St. Thomas called art “reason in making.” This is a very cold and very beautiful definition, and if it is unpopular today, this is because reason has lost ground among us. As grace and nature have been separated, so imagination and reason have been separated, and this always means an end to art. The artist uses his reason to discover an answering reason in everything he sees. For him, to be reasonable is to find, in the object, in the situation, in the sequence, the spirit which makes it itself. This is not an easy or simple thing to do. It is to intrude upon the timeless, and that is only done by the violence of a single-minded respect for the truth.

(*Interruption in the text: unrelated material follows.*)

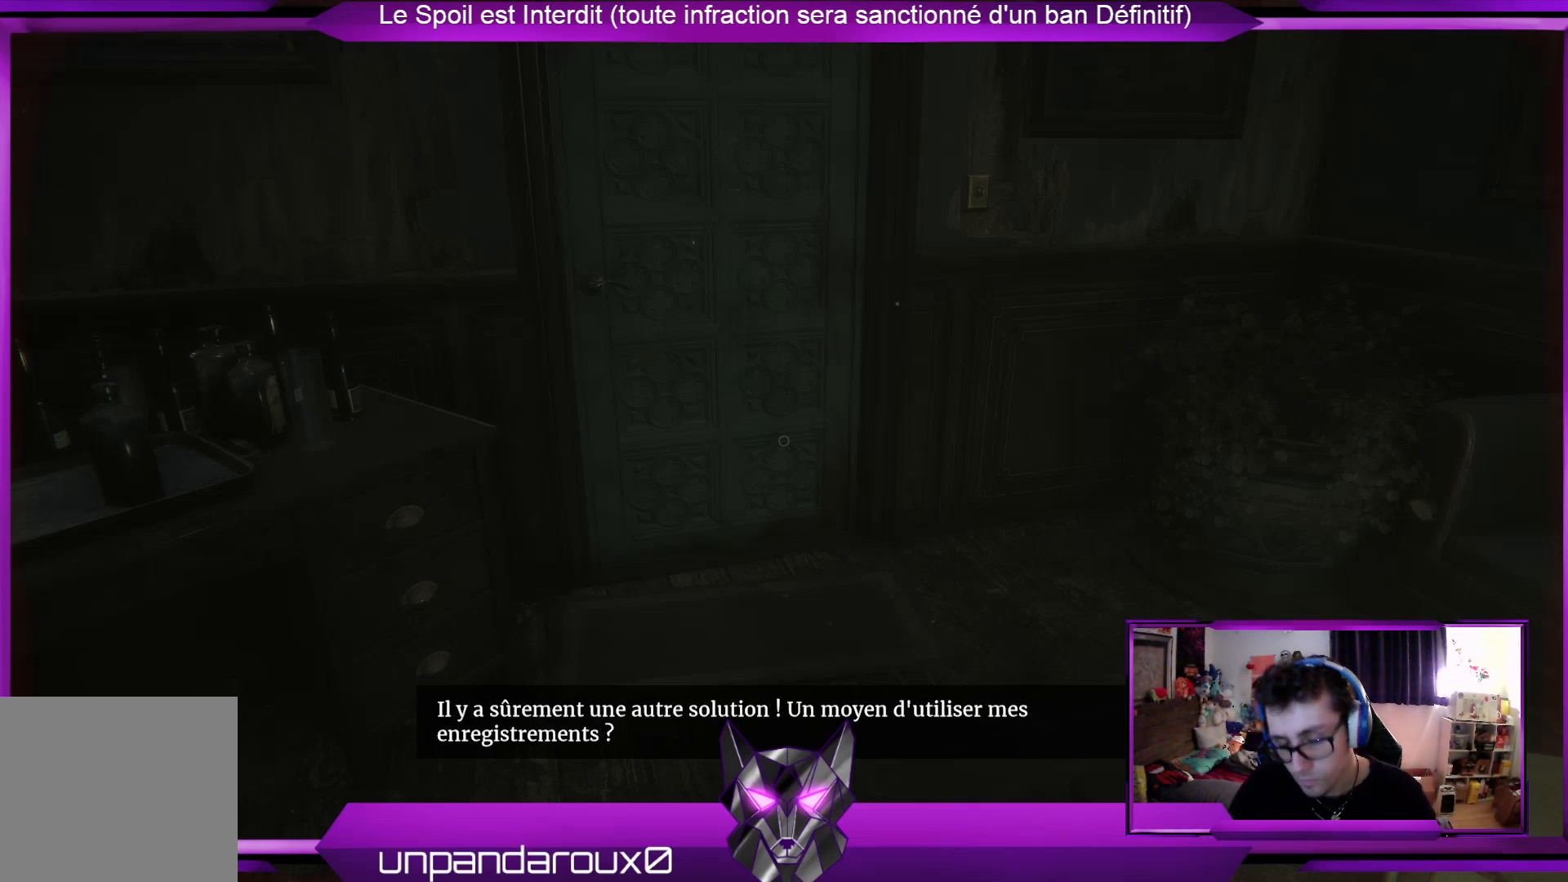
{"buttons": [], "left_stick": "center", "right_stick": "center", "events": []}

I wonder what Flannery means by “reason” when she says that “reason has lost ground among us.” She must mean more than narrow rationalism or intellectualism, which seem to be gaining rather than losing. I suspect she means something along the lines of the (metaphysical) glue that holds all that exists in its divinely ordained order: reason, in that understanding, is the Word and Wisdom of God which makes cosmos (rather than chaos). That has certainly lost ground. We live in chaos.
By this definition, it makes sense that the artist’s reason can discover “an answering reason in everything he sees.” That makes sense because the classic catholic vision is that everything coheres in God. A deep likeness makes all things kin, despite appearances.
Finding in things “the spirit which makes it itself” comes at a cost. The cost is self-emptying– what Flannery is alluding to when she mentions the artist’s “single-minded respect for the truth.” That single-mindedness of the artist is the turning away from ego-satisfaction, and the turning toward contemplation: away from self-absorption, toward absorption in the sensible world. Or, as Flannery says in another place, there’s nothing not worthy of the writer’s stare.